(EXERCISE REQUIREMENTS):
Rename "locality" to "site" in the lines from the one containing "name author: L." through the end of the rows, inclusive. Give back only those lines, with nothing else changed.

Collection entries:
□ □ □ □ □

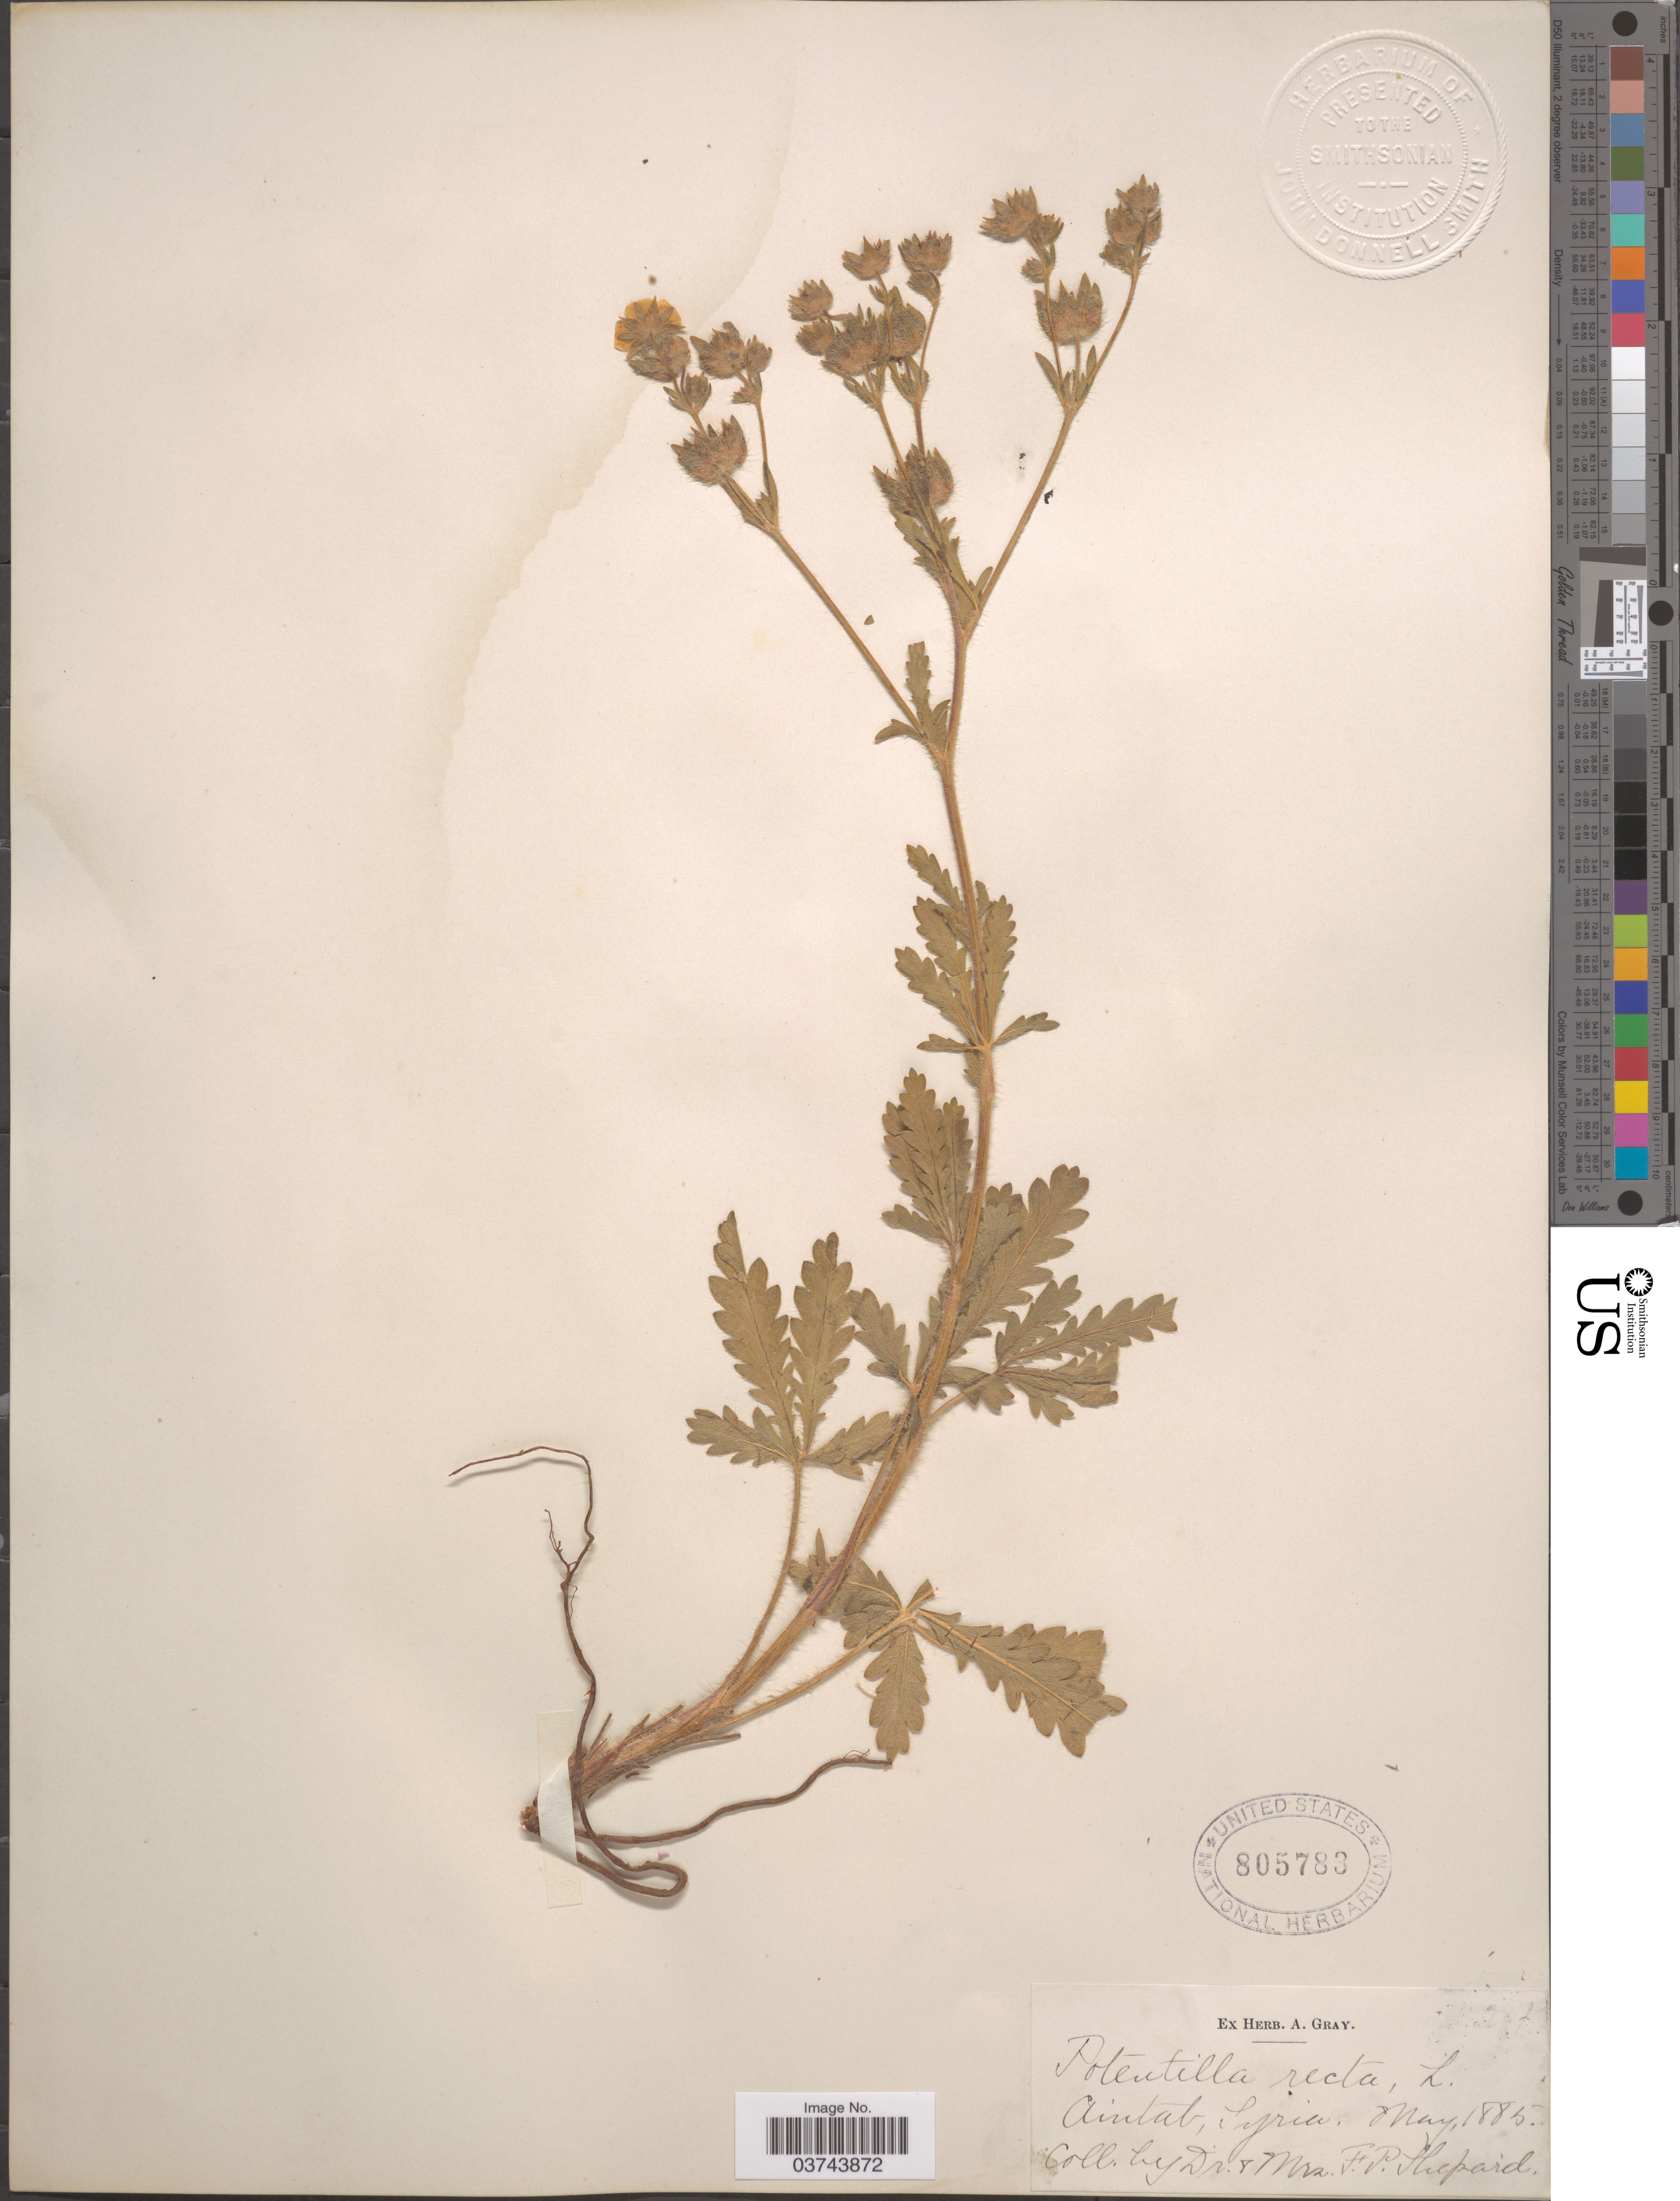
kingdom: Plantae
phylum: Tracheophyta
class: Magnoliopsida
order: Rosales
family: Rosaceae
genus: Potentilla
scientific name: Potentilla recta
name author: L.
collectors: Mrs. Shepard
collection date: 1885-05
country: Syria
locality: Aintab.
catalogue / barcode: US 805783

□ □ □ □ □

(COMPLETED EXERCISE):
name author: L.
collectors: Mrs. Shepard
collection date: 1885-05
country: Syria
site: Aintab.
catalogue / barcode: US 805783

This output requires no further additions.